There is a fascinating interview with Richard Carrier at http://commonsenseatheism.com/?p=10150


CARRIER
I’m just following up on what other Scholars have done, demonstrating that the current methodology is bankrupt, it’s invalid. It’s this what they call “criteria of historicity that they’re using.

LUKE: You’re saying it’s hard to blame historians for not taking the Jesus myth theory correctly when all they’ve had to read are poorly argued Jesus myth theories.

CARR
If historians are good at spotting 'poorly argued' theories, why does peer-review allow so many articles through that use methods that are 'bankrupt' 'invalid', to quote Carrier?

CARRIER
The one chapter I have refuting all the historicity criteria is like the deconstructive part of the whole project, because once you see that their methods are wrong they don’t have any valid basis....

CARRIER
That’s the problem with criticism that I’ve made before about pro-myth community: that they’re outside of academia.

They act like outsiders and mavericks and accuse historians of all these awful things.

CARR
What sort of 'awful things'? Pointing out that every single criterion used is wrong?

CARRIER
...the historians today assume that “Oh, that (the myth theory) was refuted 80 years ago.”

CARR
What qualifies somebody as an historian? Is it an ability to use these 31 or so criteria , all of which are logically invalid?
◇ ◇ ◇
* _REQUIREMENT_: In the interview excerpt, what does Carrier say historians today assume about the myth theory?
◇ ◇ ◇
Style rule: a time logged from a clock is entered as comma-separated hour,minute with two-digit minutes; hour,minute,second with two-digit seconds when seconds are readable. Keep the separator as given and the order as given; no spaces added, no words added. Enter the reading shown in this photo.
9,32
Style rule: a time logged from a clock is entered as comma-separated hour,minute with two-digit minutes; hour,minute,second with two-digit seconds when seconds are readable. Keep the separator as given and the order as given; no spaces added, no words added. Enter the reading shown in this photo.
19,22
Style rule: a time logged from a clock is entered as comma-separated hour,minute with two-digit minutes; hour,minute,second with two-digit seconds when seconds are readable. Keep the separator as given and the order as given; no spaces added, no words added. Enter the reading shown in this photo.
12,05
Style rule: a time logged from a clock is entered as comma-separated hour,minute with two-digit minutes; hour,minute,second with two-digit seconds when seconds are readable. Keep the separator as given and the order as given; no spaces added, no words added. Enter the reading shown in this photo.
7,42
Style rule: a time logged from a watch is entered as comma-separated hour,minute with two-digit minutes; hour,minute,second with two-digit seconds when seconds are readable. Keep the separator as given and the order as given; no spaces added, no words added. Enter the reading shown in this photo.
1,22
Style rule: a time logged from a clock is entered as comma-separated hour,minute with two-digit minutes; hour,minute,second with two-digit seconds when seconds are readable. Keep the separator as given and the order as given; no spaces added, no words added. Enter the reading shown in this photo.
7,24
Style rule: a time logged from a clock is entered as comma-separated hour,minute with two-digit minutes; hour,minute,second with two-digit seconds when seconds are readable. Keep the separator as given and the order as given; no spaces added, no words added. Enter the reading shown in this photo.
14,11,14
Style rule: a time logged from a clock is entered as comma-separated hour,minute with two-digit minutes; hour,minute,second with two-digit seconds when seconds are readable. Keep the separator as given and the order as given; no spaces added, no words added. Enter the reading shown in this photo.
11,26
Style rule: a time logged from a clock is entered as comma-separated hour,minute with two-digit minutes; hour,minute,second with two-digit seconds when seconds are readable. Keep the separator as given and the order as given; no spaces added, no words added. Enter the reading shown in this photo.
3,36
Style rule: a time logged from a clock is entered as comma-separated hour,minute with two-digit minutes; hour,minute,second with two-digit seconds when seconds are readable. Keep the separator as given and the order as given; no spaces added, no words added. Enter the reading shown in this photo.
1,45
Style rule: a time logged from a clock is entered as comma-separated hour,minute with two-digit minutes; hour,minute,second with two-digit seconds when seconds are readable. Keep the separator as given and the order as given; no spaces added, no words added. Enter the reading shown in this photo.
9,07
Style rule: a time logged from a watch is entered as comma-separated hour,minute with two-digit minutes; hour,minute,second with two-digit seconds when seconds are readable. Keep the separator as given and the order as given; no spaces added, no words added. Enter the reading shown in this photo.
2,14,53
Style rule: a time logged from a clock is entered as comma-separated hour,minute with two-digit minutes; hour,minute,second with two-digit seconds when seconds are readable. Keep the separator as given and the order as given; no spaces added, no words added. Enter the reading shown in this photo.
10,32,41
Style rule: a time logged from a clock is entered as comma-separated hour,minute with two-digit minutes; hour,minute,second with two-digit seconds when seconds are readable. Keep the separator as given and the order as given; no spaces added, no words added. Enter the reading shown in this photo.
◇ ◇ ◇
* _RESPONSE TO THE EXERCISE_: They assume it was refuted 80 years ago.